Apologies if it sounds like promotional material, but the topic is something that has been discussed also here a lot. I also predicted a while back that vetting, curation, trust chains, and alike will be coming.
It affects science too (and there you'd want solid archiving as much as possible). Increasingly, meta-data is full of errors and general purpose search engines for science are breaking down, including even things like Google Scholar. I suppose some big science publishers are blocking AI bots too.
Did Google ruin it, or did advesarial activity between Google's algorithm and SEO ruin it? The latter seems more likely because the incentives make sense, and also inevitable.

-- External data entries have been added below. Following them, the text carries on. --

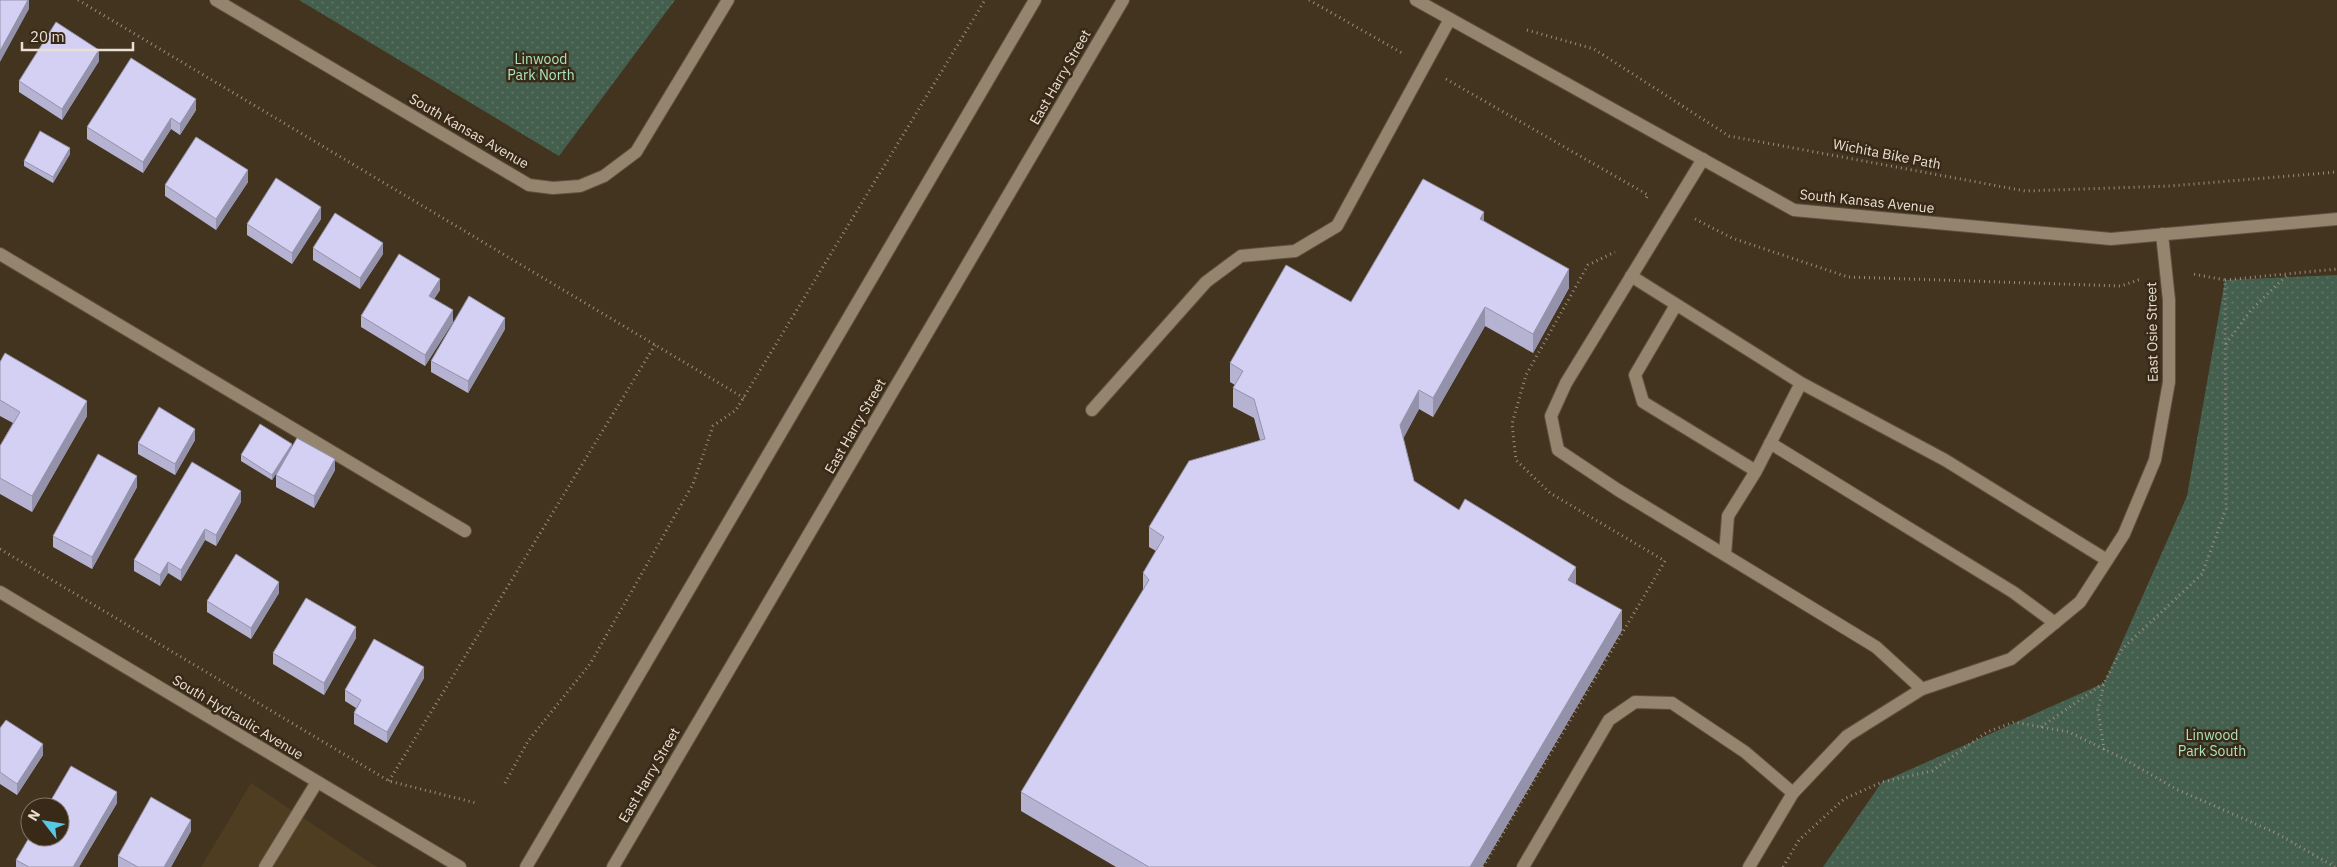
<svg xmlns="http://www.w3.org/2000/svg" width="2337" height="867" font-family="'IBM Plex Sans',sans-serif">
<style>
.built{fill:#4f3d22}
.park{fill:url(#park-dots)}
.lines{fill:none;stroke-linecap:round;stroke-linejoin:round}
.service-casing{stroke:#5f5241;stroke-width:14}
.minor-casing{stroke:#5f5241;stroke-width:14}
.tertiary-casing{stroke:#5f5241;stroke-width:14}
.secondary-casing{stroke:#5f5241;stroke-width:14}
.path{stroke:#9a8e7f;stroke-width:3;stroke-dasharray:1 4;stroke-linecap:butt}
.service{stroke:#96856e;stroke-width:12}
.minor{stroke:#96856e;stroke-width:12}
.tertiary{stroke:#96856e;stroke-width:12}
.secondary{stroke:#96856e;stroke-width:12}
.wall{fill:#b5b3d1}
.shaded-wall{fill:#9492aa}
.building{fill:#d3d0f3;stroke:#9492aa}
.labels{text-anchor:middle;dominant-baseline:central;stroke-width:5;stroke-linejoin:round;paint-order:stroke}
.park-label{font-size:14px;fill:#abe4be;stroke:#382a16}
.street-label{font-size:14px;fill:#e9e0d4;stroke:#382a16}
</style>
<defs>
<pattern id="park-dots" width="8" height="8" patternUnits="userSpaceOnUse" patternTransform="scale(1.25)"><rect width="8" height="8" fill="#445f4d"/><path d="M2 2h.1M6 6h.1" fill="none" stroke="#5f7666" stroke-width="1.8" stroke-linecap="round"/></pattern>
</defs>
<rect width="100%" height="100%" fill="#433420"/>
<path class="built" d="M251,783L372,864L378,867H201Z"/>
<path class="park" d="M299,0H675L559,156Z
M2337,275V867H1823L1882,782L2104,683L2187,496L2225,280Z"/>
<g class="lines">
<g class="service-casing">
<path id="service" d="M1703,159L1566,383L1551,416L1558,450L1618,490L1876,647L1922,689
M0,254L465,531
M1631,276L1801,383L1945,460L2107,560
M1676,305L1635,375L1643,402L1756,471
M1092,410L1206,282L1241,256L1295,251L1337,226L1450,19
M1770,443L2013,592L2055,623
M1725,555L1728,516L1756,471L1801,383
M265,867L317,782
M1523,867L1609,720L1635,702L1672,703L1745,752L1793,793"/>
</g>
<g class="minor-casing">
<path id="minor" d="M216,0L529,185L553,188L580,186L604,176L636,152L728,0
M1416,0L1794,210L2111,239L2337,219
M1749,867L1793,793L1847,736L1922,689L2011,659L2080,602L2124,534L2155,460L2169,382V300L2162,234"/>
</g>
<g class="tertiary-casing">
<path id="tertiary" d="M0,592L460,867"/>
</g>
<g class="secondary-casing">
<path id="secondary" d="M526,867L1035,0
M613,867L1123,0"/>
</g>
<path class="path" d="M78,0L744,398
M1309,0L1402,53
M1527,30L1594,49L1729,136L2025,191L2170,186L2337,172
M1446,79L1648,195L1646,198
M1695,219L1732,238L1848,277L2121,286L2141,279
M2225,280L2337,269
M2226,344L2251,310L2288,274
M0,549L389,781L476,803
M2041,727L2104,683
M2104,750L2098,710L2104,683L2122,649L2202,574L2226,509L2225,280L2193,274
M389,781L655,345
M505,783L528,741L590,664L693,484L713,426L736,410L985,0
M1483,867L1665,561L1550,493L1516,460L1512,424L1526,375L1588,265L1615,252
M1783,867L1799,840L1844,799L1882,782L1932,771L1987,732L2014,722L2069,732L2124,759L2176,789L2276,833L2335,867"/>
<use href="#service" class="service"/>
<use href="#minor" class="minor"/>
<use href="#tertiary" class="tertiary"/>
<use href="#secondary" class="secondary"/>
</g>
<path class="wall" d="M99,61L62,120L19,92V81Z
M196,110L180,135L171,129L143,173L87,139V127Z
M70,154L53,183L24,166V161Z
M248,182L216,230L165,196V185Z
M321,219L292,264L247,235V224Z
M1484,221L1569,288L1533,353L1485,326L1433,417L1419,409L1403,438L1414,481L1576,585L1622,630L1482,867H1116L1021,811V792L1143,590V573L1156,551L1149,547V527L1260,440L1254,418L1233,407V388L1235,385L1230,382V363L1351,302Z
M313,248L383,254L360,289L313,260Z
M440,290L434,299L453,322L425,366L361,327V316Z
M505,329L468,393L431,372V361Z
M0,362L87,416L32,512L0,494V446L13,423L0,416Z
M195,440L175,475L138,454V443Z
M292,447L335,470L314,508L276,487V475L283,463L272,480L241,461V455Z
M137,487L92,569L53,547V536Z
M241,502L216,546L205,540L181,581L168,573L160,586L134,571V560Z
M279,593L251,639L207,612V601Z
M356,638L324,695L273,664V653Z
M424,678L387,743L354,724V713L356,708L345,701V690Z
M0,728L43,755L17,795L0,784Z
M117,803L79,867H16V860Z
M191,831L171,867H118V856Z"/>
<path class="shaded-wall" d="M28,0H29V9L0,62V51Z
M99,50V61L62,120V109Z
M196,99V110L180,135V124Z
M171,118V129L143,173V162Z
M70,148V154L53,183V177Z
M248,170V182L216,230V219Z
M321,207V219L292,264V253Z
M1484,212V232L1480,219Z
M383,243V254L360,289V278Z
M1569,269V288L1533,353V334Z
M440,279V290L429,307V296Z
M1485,307V326L1433,417V398Z
M453,310V322L425,366V355Z
M505,318V329L468,393V381Z
M1419,390V409L1400,445V425Z
M87,401V416L32,512V496Z
M195,429V440L175,475V464Z
M292,444V450L272,480V475Z
M335,459V470L314,508V496Z
M137,476V487L92,569V557Z
M241,491V502L216,546V535Z
M205,529V540L181,581V570Z
M168,562V573L160,586V575Z
M1576,567V586L1568,580Z
M279,582V593L251,639V628Z
M1622,610V630L1482,867H1470Z
M356,627V638L324,695V683Z
M424,667V678L387,743V732Z
M43,744V755L17,795V784Z
M117,792V803L79,867H73Z
M191,820V831L171,867H164Z"/>
<path class="building" d="M0,0H28L0,51Z
M56,22L99,50L62,109L19,81Z
M131,58L196,99L180,124L171,118L143,162L87,127Z
M40,131L70,148L53,177L24,161Z
M196,137L248,170L216,219L165,185Z
M276,178L321,207L292,253L247,224Z
M1423,179L1484,212L1480,219L1569,269L1533,334L1485,307L1433,398L1419,390L1400,425L1414,481L1459,510L1465,499L1576,567L1568,580L1622,610L1470,867H1149L1021,792L1149,580L1143,573L1164,537L1149,527L1189,461L1265,439L1254,399L1233,388L1243,371L1230,363L1286,265L1351,302Z
M335,213L383,243L360,278L313,248Z
M399,254L440,279L429,296L453,310L425,355L361,316Z
M469,296L505,318L468,381L431,361Z
M5,353L87,401L32,496L0,478V446L20,412L0,400V362Z
M159,407L195,429L175,464L138,443Z
M260,424L292,444L272,475L241,455Z
M297,438L335,459L314,496L276,475Z
M98,454L137,476L92,557L53,536Z
M192,462L241,491L216,535L205,529L181,570L168,562L160,575L134,560Z
M236,554L279,582L251,628L207,601Z
M306,598L356,627L324,683L273,653Z
M374,639L424,667L387,732L354,713L361,700L345,690Z
M6,720L43,744L17,784L0,772V728Z
M71,766L117,792L73,867H29L16,860L30,836V837H60V807H47Z
M151,797L191,820L164,867H138L118,856Z"/>
<g class="labels">
<g class="park-label">
<text x="541" y="59">Linwood<tspan x="541" dy="16">Park North</tspan></text>
<text x="2212" y="735">Linwood<tspan x="2212" dy="16">Park South</tspan></text>
</g>
<g class="street-label">
<text transform="translate(1060 77) rotate(-60)">East Harry Street</text>
<text transform="translate(469 131) rotate(30)">South Kansas Avenue</text>
<text transform="translate(1887 154) rotate(11)">Wichita Bike Path</text>
<text transform="translate(1867 201) rotate(6)">South Kansas Avenue</text>
<text transform="translate(2152 332) rotate(-91)">East Osie Street</text>
<text transform="translate(855 426) rotate(-60)">East Harry Street</text>
<text transform="translate(238 717) rotate(31)">South Hydraulic Avenue</text>
<text transform="translate(649 775) rotate(-60)">East Harry Street</text>
</g>
</g>
<g transform="translate(45 822) rotate(301)"><circle r="24" fill="#382a16" stroke="#7f7362"/>
<path d="M0-4L9 19L0 12L-9 19Z" fill="#58c9e4"/>
<text y="-8" font-size="14" font-weight="bold" text-anchor="middle" fill="#e9e0d4">N</text>
</g>
<path d="M22 42v8h111v-8" fill="none" stroke="#e9e0d4" stroke-width="2.5"/>
<text x="30" y="42" font-size="15" fill="#e9e0d4" stroke="#382a16" stroke-width="4" paint-order="stroke">20 m</text>
</svg>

It was. Advertising is incompatible with accurate data retrieval/routing. We've also implemented "obligation to deindex". So providing an unbiased index of the web as she is is essentially (in the U.S.) verboten.
> I suppose some big science publishers are blocking AI bots too.
That's a travesty, considering that a huge chunk of science is public-funded; the public is being denied the benefits of what they're paying for, essentially.
So the solution is to allow the AI scraping and hide the content, with significantly reduced fidelity and accuracy and not in the original representation, in some language model?
If it's publicly funded, why shouldn't AI crawlers have access to that data? Presumably those creating the AI crawlers paid taxes that paid for the science.
> If I build a business based off of consumption of publicly funded data, and that’s okay, why isn’t it okay for AI?
Because when you build it you aren't, presumably, polling their servers every fifteen minutes for the entire corpus. AI scrapers are currently incredibly impolite.
Plenty of public funded data isn't made free and public access. Sometimes you need to pay, or get a license, etc depending on what you're doing with it.
If anyone wants the surreal experience of seeing blogs and websites made by real humans they should check out https://marginalia-search.com
It's far from perfect but it does achieve its stated goal: of resurfacing real people on the internet.
It recently got some NLNet funding and I hope to see it flourish - to my knowledge there aren't any other projects trying to claw back control of the internet towards the commons.
I cannot say how valid it is but it is interesting because everyone else is saying the contrary (i.e., according to his data, the volume has gone quite rapidly down post-2021).
Oh no, people are mean to me :-O. I mean, sure, we can talk about sociopaths and whatnot, who may or may not have their means, but do we need such role models? Ends, not means. Kant?